▶ [Extrait de la page]:
--------------------
N° RG 21/08651 - N° Portalis DBVX-V-B7F-N7FK
Décision du
TJ hors JAF, JEX, JLD, J. EXPRO, JCP de LYON
Chambre 1 Cabinet 1 B
du 20 octobre 2021
RG : 19/03935
[H] [M]
C/
LA PROCUREURE GENERALE
RÉPUBLIQUE FRANÇAISE
AU NOM DU PEUPLE FRANÇAIS
COUR D'APPEL DE LYON
2ème chambre A
ARRET du 10 JANVIER 2023
APPELANTE
Mme [M] [H]
née le 30 Janvier 1977 à [Localité 2] (Algérie)
[Adresse 1]
[Adresse 1]
Représentée par Me Marie-Laure COGNON, avocate au barreau de LYON
Assistée de Me Émilie SCHURMANN, avocate au barreau de GRENOBLE
(bénéficie d'une aide juridictionnelle totale numéro 2021/033587 du 17/02/2022 accordée par le bureau d'aide juridictionnelle de LYON)
INTIMÉE
Mme LA PROCUREURE GENERALE
représentée par Mme Laurence CHRISTOPHLE, substitut général
[Adresse 3]
[Adresse 3]
* * * * * *
Date de clôture de l'instruction : 20 septembre 2022
Date des plaidoiries tenues en audience publique : 16 novembre 2022
Date de mise à disposition : 10 janvier 2023
Composition de la Cour lors des débats et du délibéré :
- Isabelle BORDENAVE, présidente
- Georges PEGEON, conseiller
- Géraldine AUVOLAT, conseillère
assistés pendant les débats de Sylvie NICOT, greffière.
A l'audience, un membre de la Cour a fait le rapport, conformément à l'article 804 du code de procédure civile.
Arrêt Contradictoire rendu publiquement par mise à disposition au greffe de la cour d'appel, les parties en ayant été préalablement avisées dans les conditions prévues à l'article 450 alinéa 2 du code de procédure civile,
Signé par Isabelle BORDENAVE, présidente, et par Sophie PENEAUD, greffière, à laquelle la minute a été remise par la magistrate signataire.
* * * *
SYNTHÈSE DES FAITS ET PROCÉDURE
Mme [M] [H], née le 30 janvier 1977 à [Localité 2] (Algérie), de nationalité algérienne, et M. [N] [C], de nationalité française, se marient le 12 mai 2001.
Le 19 novembre 2003, Mme [H] dépose une déclaration d'acquisition de nationalité française, sur le fondement de l'article 21-2 du code civil, laquelle est enregistrée.
Par jugement du 18 janvier 2010, le tribunal de grande instance de Grenoble, saisi par le procureur de la République, annule l'enregistrement de cette déclaration acquisitive de nationalité française par mariage.
Le 28 mai 2018, Mme [H] dépose une demande d'acquisition de la nationalité française par possession d'état, au titre de l'article 21-13 du code civil, qui fait l'objet, le 24 septembre 2018 d'une décision de refus d'enregistrement par le directeur des services de greffe judiciaire de Grenoble.
--------------------
▶ [Documents fournis]:

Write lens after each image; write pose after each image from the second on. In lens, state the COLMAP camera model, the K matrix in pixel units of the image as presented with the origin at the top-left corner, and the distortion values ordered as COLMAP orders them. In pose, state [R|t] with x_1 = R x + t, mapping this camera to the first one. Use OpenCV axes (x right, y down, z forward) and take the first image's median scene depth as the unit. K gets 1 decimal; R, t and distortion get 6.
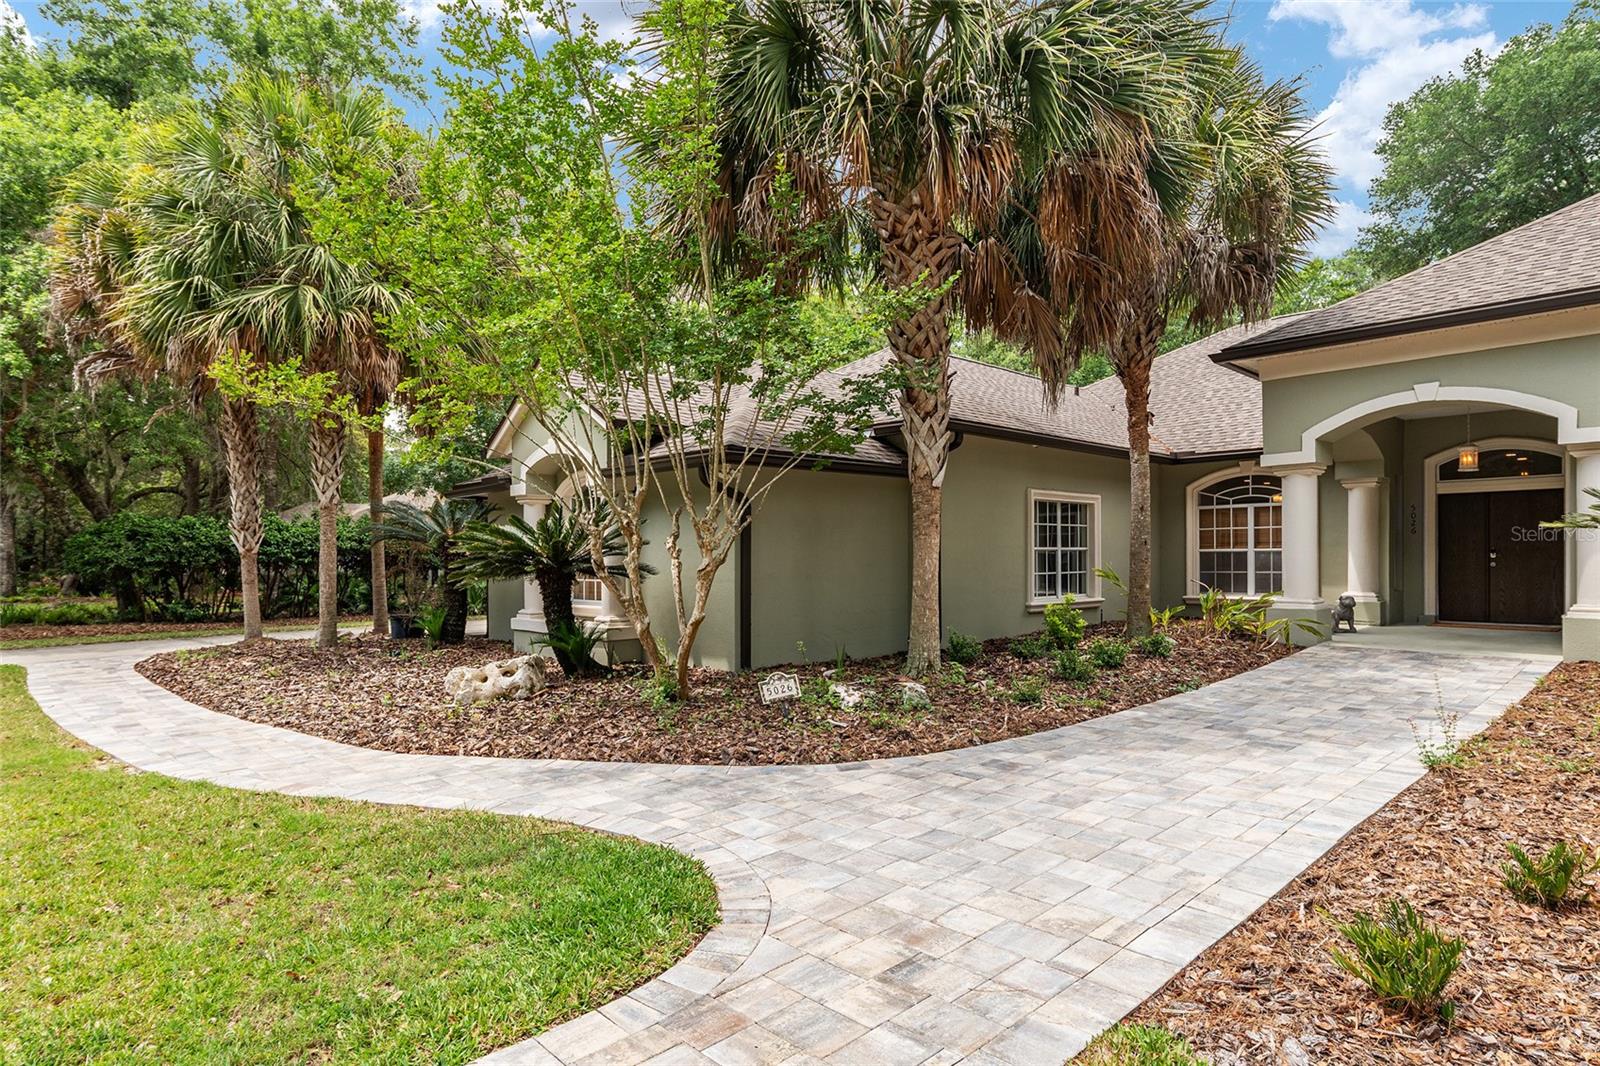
lens RADIAL K [[877.3, 0, 805.3], [0, 877.3, 560.1], [0, 0, 1]] dist [0.001607, 0.000198]
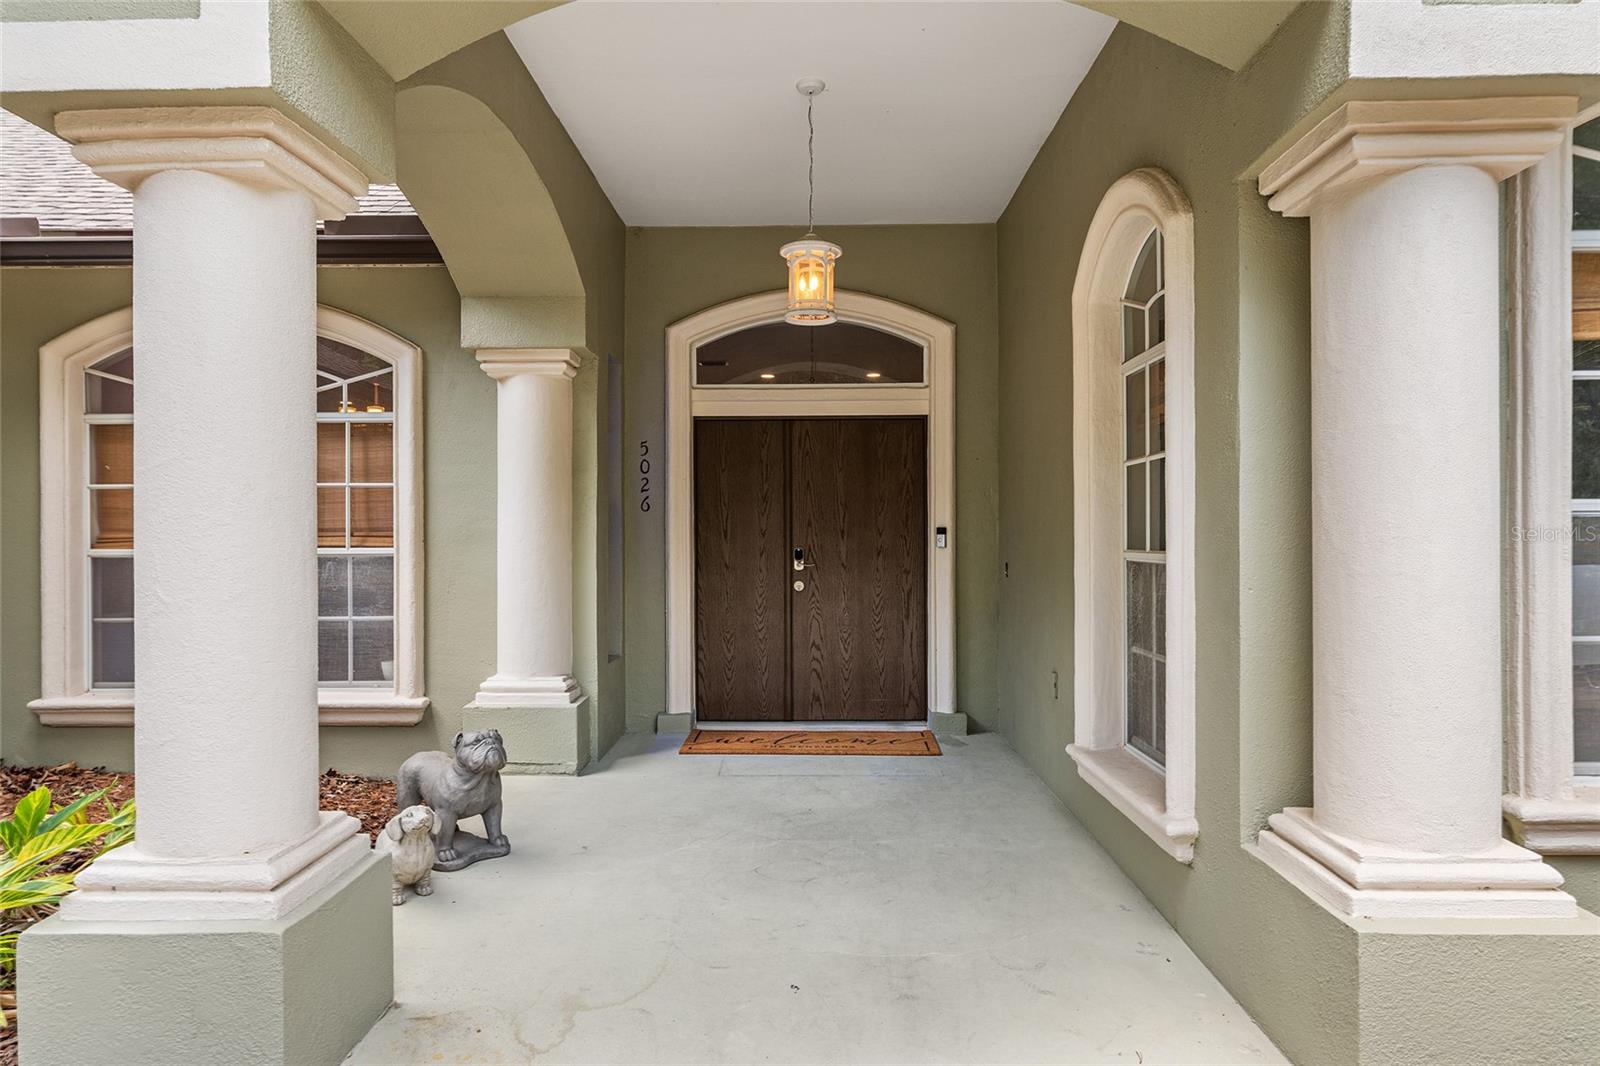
--------------------
▶ [Exercices à faire]:
A: D'après l'extrait de l'arrêt de la cour d'appel, quel tribunal a annulé l'enregistrement de la déclaration de nationalité française par mariage ?
B: Recopiez l'extrait de l'arrêt de la cour d'appel entre « Le 19 novembre » et « laquelle est enregistrée. », ces deux passages compris.
C: Poursuivez l'extrait de l'arrêt de la cour d'appel à partir de sa dernière phrase.
Les lignes forment un document à part, distinct de l'extrait de l'arrêt de la cour d'appel.

▶ [Réponses]:
A: Le tribunal de grande instance de Grenoble, par un jugement du 18 janvier 2010.

B:
Le 19 novembre 2003, Mme [H] dépose une déclaration d'acquisition de nationalité française, sur le fondement de l'article 21-2 du code civil, laquelle est enregistrée.

C:
Par jugement contradictoire du 20 octobre 2021, auquel il est expressément renvoyé pour un plus ample exposé du litige, le tribunal judiciaire de Lyon, saisi par Mme [H] d'une requête aux fins de voir déclarer nulle la décision du 17 octobre 2018 susvisée,
- déboute le ministère public de sa demande de caducité de l'assignation délivrée par Mme [H],
- déboute Mme [H] de sa demande d'enregistrement de sa déclaration de nationalité française sur le fondement de l'article 21-3 du code civil,
- constate l'extranéité de Mme [H],
- ordonne la mention prévue par l'article 28 du code civil,
- condamne Mme [H] aux dépens de l'instance.
Par déclaration reçue au greffe le 3 décembre 2021, Mme [H] relève appel de cette décision sollicitant la réformation du jugement en ce qu'il l'a déboutée de sa demande d'enregistrement de sa déclaration de nationalité française sur le fondement de l'article 26-3 du code civil, a constaté son extranéité, a ordonné la mention prévue à l'article 28 dudit code, l'a condamnée aux dépens d'appel.
MOYENS ET PRÉTENTIONS DES PARTIES
Aux termes de ses dernières conclusions, notifiées le 2 mars 2022, Mme [H] demande à la cour de :
- déclarer recevable et bien-fondé l'appel du jugement en date du 20 octobre 2021 rendu par le tribunal judiciaire de Lyon,
- réformer le jugement rendu par le tribunal judiciaire de Lyon en date du 20 octobre 2021, en ce qu'il a :
- débouté Mme [H] de sa demande d'enregistrement de sa déclaration de nationalité française sur le fondement de l'article 21-3 du code civil,
- constaté l'extranéité de Mme [H],
- ordonné la mention prévue par l'article 28 du code civil,
- condamné Mme [H] aux dépens de l'instance.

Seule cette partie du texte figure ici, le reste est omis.